Make it a business trip
Anytime you're traveling across the state or across the country, try to find a shop owner in that area who will let you stop by for a tour. You'll no doubt come away with an idea or two you can use in your business, and you may then be able to write off part of your travel expenses (be sure to find out from your accountant how to document the business aspects of the trip).
Deduct unreimbursed losses
If you've suffered the results of a theft, accident, fire, flood, or some other casualty during the year, you may be able to deduct some of your unreimbursed losses. In particular, if you're in an area that was declared a federal disaster area, the tax deduction for your casualty losses can be claimed retroactively, by treating them as if they occurred in the previous year and filing an amended tax return for that year. This allows you to receive a quick tax refund - money that you can use right away.
Delay income, accelerate expenses
Remember the old adage of delaying incoming and accelerating expenses to reduce your tax burden for the year. Your accounting method determines when you must recognize income and deduct expenses. For example, under the accrual method of accounting, you generally report income in the year earned and deduct or capitalize expenses in the year incurred.

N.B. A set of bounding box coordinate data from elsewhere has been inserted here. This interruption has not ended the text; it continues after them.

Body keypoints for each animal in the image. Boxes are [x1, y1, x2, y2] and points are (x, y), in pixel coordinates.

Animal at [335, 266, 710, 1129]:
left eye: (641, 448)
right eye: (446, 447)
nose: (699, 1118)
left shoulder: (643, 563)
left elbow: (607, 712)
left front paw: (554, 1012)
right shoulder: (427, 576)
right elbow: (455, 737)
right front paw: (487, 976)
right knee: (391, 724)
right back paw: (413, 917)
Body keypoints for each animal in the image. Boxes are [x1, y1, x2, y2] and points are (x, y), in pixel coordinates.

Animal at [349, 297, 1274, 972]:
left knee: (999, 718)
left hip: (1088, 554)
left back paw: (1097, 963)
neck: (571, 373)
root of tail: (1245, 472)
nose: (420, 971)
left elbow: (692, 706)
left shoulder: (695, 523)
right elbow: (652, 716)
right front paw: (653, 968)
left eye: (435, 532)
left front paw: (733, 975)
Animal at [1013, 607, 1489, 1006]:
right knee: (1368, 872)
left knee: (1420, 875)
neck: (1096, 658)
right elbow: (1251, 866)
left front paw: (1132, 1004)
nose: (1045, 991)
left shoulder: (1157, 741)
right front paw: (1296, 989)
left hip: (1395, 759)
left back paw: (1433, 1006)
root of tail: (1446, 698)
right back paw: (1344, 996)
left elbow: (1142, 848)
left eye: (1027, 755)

If this is the system you use, employee bonuses may be deductible even if your company will not pay the bonuses until early 2006. Make sure the corporation declares the bonuses before year-end and pays them by mid-March 2006.

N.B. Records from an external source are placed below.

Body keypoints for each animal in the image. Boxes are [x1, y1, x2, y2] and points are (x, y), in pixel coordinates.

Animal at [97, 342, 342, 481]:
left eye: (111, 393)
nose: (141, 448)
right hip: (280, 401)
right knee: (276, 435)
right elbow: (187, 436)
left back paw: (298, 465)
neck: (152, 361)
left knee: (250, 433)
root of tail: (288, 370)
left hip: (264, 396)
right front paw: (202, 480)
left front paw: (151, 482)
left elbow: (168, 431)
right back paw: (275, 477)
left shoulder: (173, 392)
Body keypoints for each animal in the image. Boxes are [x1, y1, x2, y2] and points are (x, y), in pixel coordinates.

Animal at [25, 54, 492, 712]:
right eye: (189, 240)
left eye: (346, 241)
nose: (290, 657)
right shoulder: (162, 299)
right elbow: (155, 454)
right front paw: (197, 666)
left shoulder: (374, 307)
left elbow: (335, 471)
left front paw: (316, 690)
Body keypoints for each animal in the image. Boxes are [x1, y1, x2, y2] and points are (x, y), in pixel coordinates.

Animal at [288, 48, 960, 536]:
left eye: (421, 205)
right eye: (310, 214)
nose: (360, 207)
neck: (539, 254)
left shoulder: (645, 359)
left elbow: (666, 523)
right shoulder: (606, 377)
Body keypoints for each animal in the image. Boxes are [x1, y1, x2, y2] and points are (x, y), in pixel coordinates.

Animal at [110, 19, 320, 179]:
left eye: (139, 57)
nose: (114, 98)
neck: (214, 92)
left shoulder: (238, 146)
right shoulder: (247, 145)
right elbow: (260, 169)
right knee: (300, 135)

Bonuses generally cannot be accrued for employees who own a greater-than-50-percent interest in a C corporation. Bonuses cannot be accrued for S corporation shareholders who own more than 2 percent of the stock. In addition, partners or members of partnerships and LLCs cannot accrue bonuses no matter how little stock they own. Similarly, profit-sharing or 401(K) contributions can be deductible even if you will not have the cash to contribute (or have it but want to hang on to it) until after the end of the year - you have until you file your tax return.

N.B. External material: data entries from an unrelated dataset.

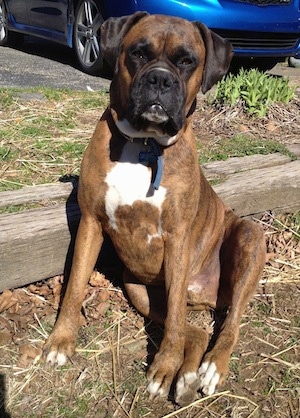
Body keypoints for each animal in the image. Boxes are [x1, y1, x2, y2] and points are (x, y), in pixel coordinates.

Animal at [44, 12, 264, 404]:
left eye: (187, 61)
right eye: (139, 53)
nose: (160, 78)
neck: (144, 144)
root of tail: (203, 295)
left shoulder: (177, 239)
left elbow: (175, 319)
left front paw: (164, 366)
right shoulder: (90, 223)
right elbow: (75, 285)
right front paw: (61, 339)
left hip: (251, 235)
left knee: (227, 322)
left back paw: (209, 368)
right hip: (137, 289)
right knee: (196, 329)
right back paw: (188, 374)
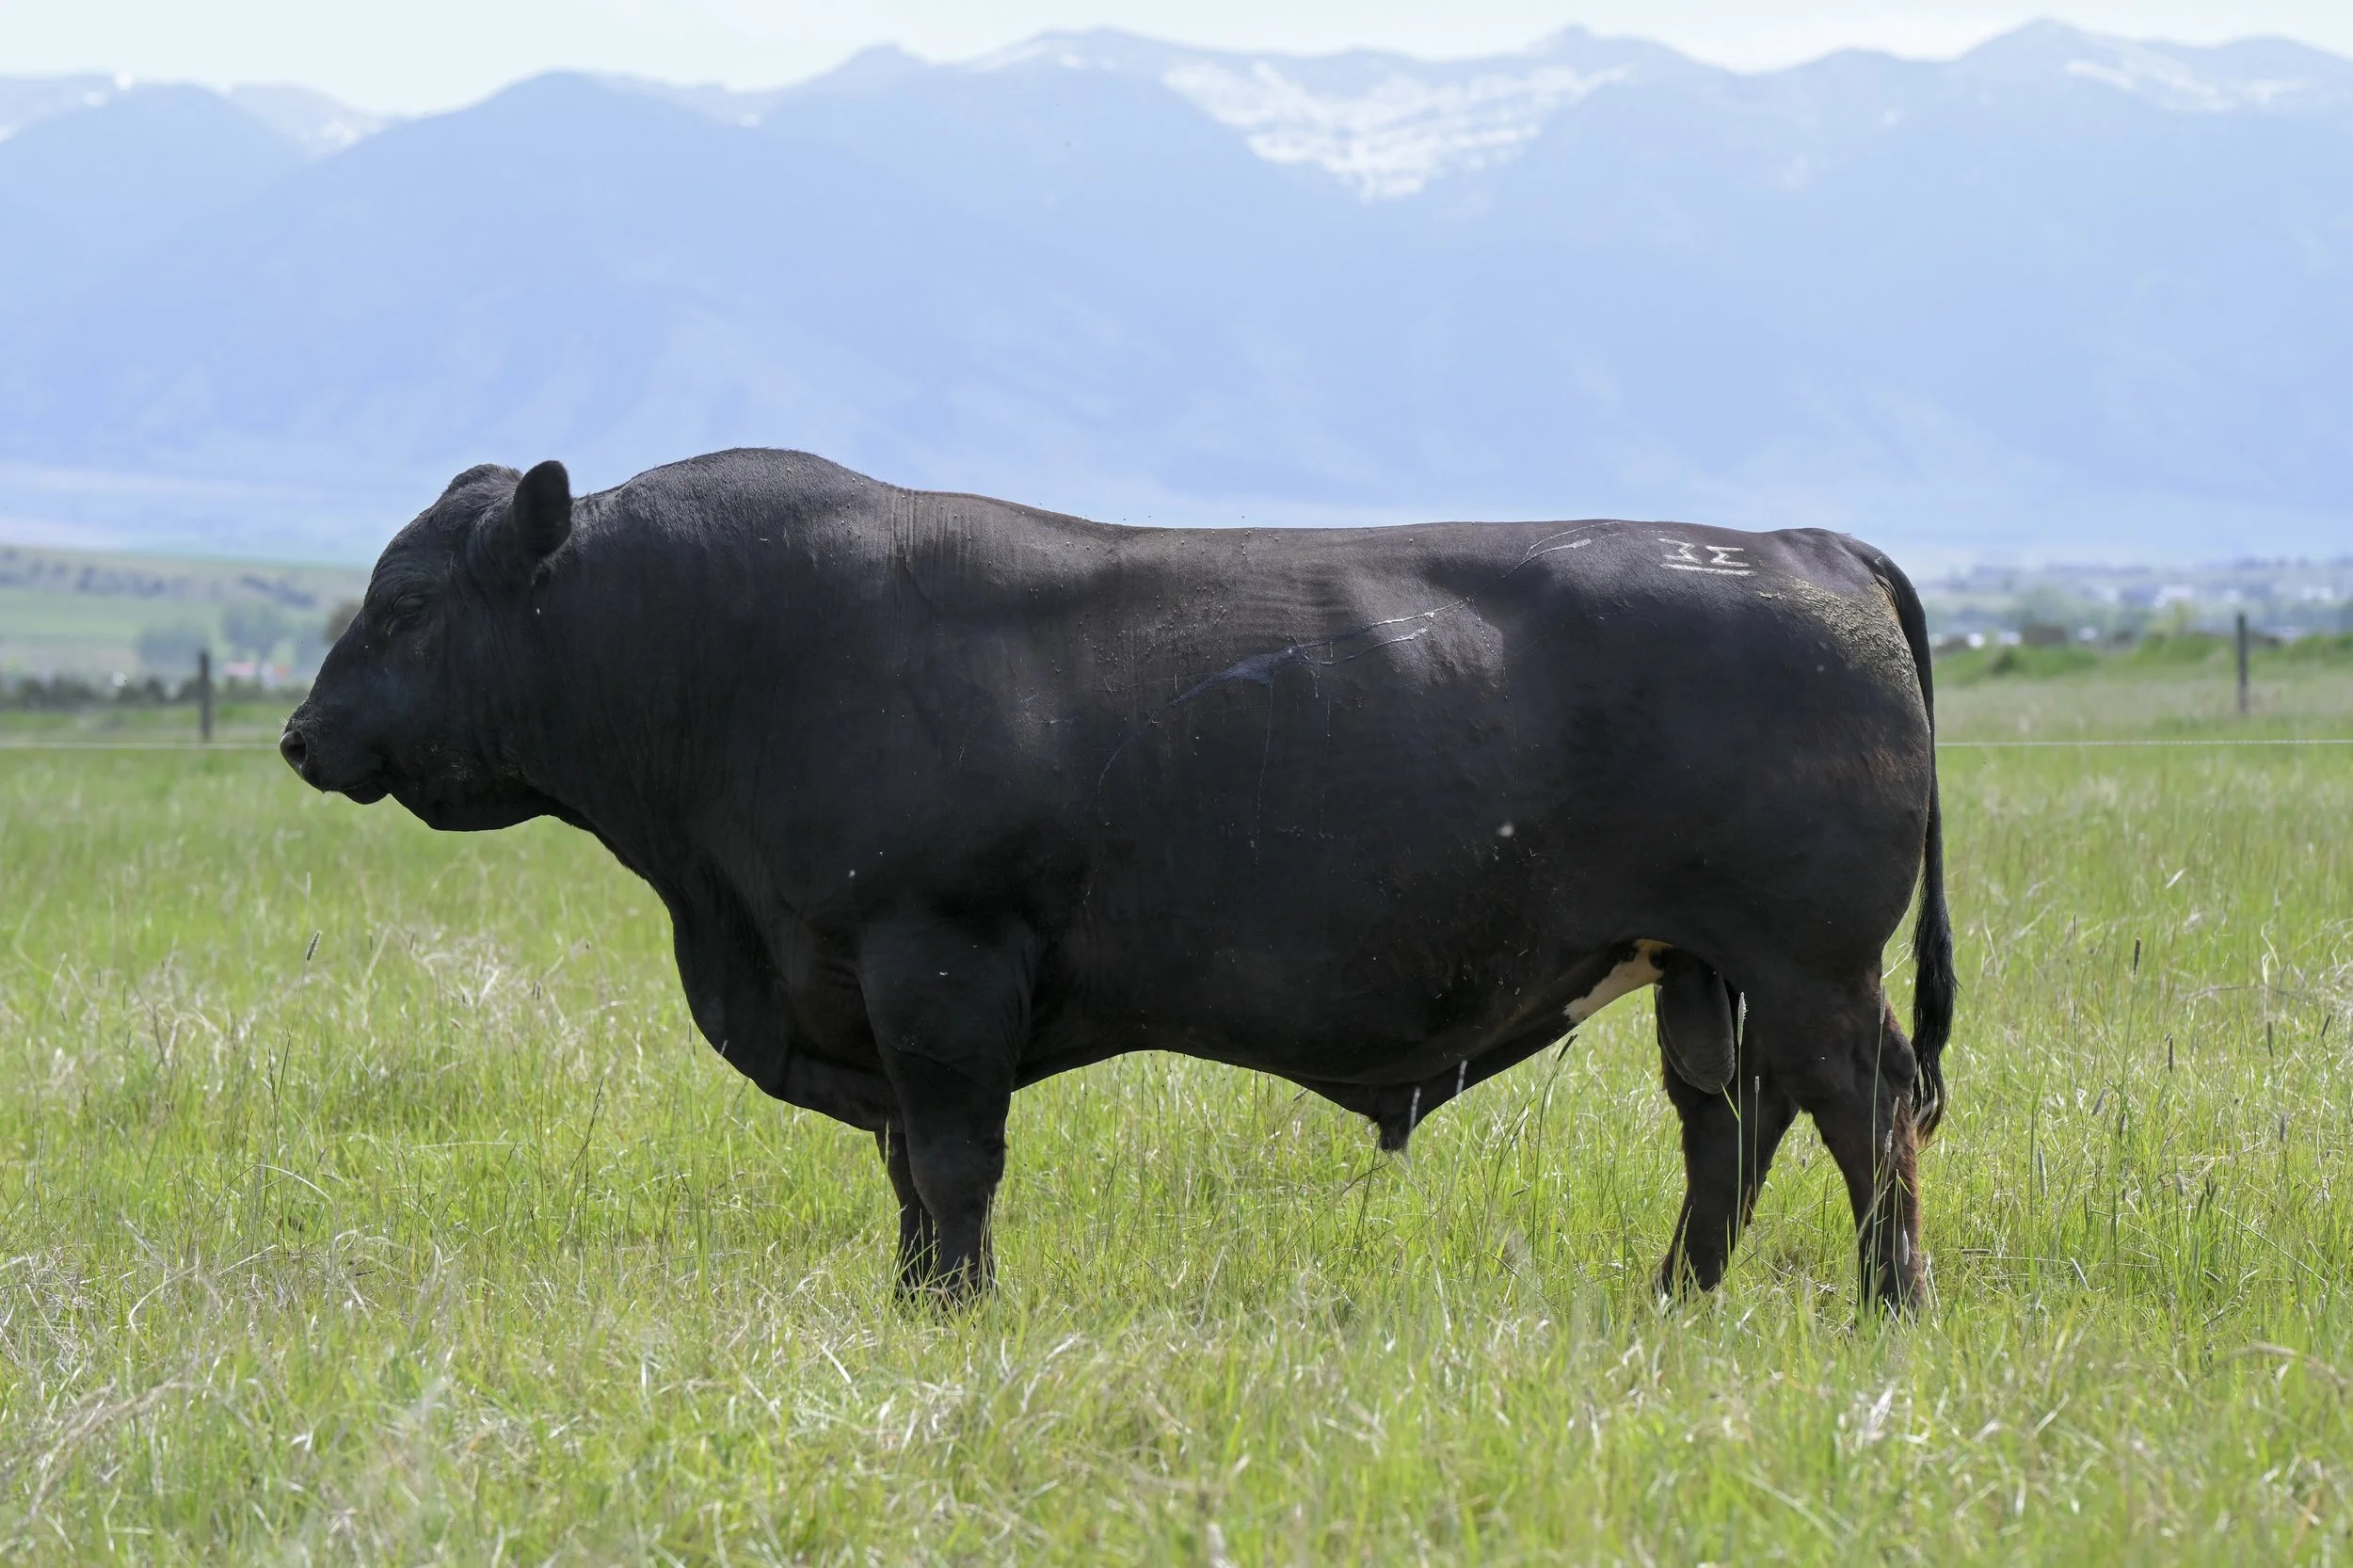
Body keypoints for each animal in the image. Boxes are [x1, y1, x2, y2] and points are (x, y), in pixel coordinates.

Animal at [281, 449, 1955, 1308]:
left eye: (408, 601)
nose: (301, 733)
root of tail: (1798, 541)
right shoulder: (869, 996)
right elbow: (906, 1173)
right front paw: (914, 1306)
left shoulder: (934, 961)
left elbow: (954, 1160)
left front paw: (958, 1312)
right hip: (1706, 964)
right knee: (1731, 1124)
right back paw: (1679, 1294)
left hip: (1808, 960)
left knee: (1866, 1113)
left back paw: (1890, 1305)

Businesses using cash-basis accounting method can also accelerate expenses and defer income near the end of the year to reduce tax liability. Consider prepaying some bills by December 31, 2005, rather than waiting until January (when you won't be able to claim those expenses until your 2006 return).
You could also notify some customers in December that, as a holiday benefit, you are extending their credit terms from 30 days to 60 days. This is a way to show appreciation for your customers - and reduce deposits in December.
Think like an auditor
Think like an IRS auditor. Nobody likes the idea of being audited. But did you know there's a document that helps IRS auditors understand what to look for when examining tax returns for collision repair businesses?
Prepared in 1995, the document includes "examination techniques, common and unique industry issues, business practices, industry terminology and other information to assist examiners," and discusses "some issues that may be encountered, including other sources of income; cost of sales; employment taxes; etc."
Reviewing this document can help keep you out of trouble - and you can download it for free from the IRS website (www.irs.gov/businesses). Click on the "Audit Technique Guides" link to bring up the list of guides. "Auto Body and Repair Industry" is second on that list.
John Yoswick is a freelance writer based in Portland, Oregon, who has been writing about the automotive industry since 1988.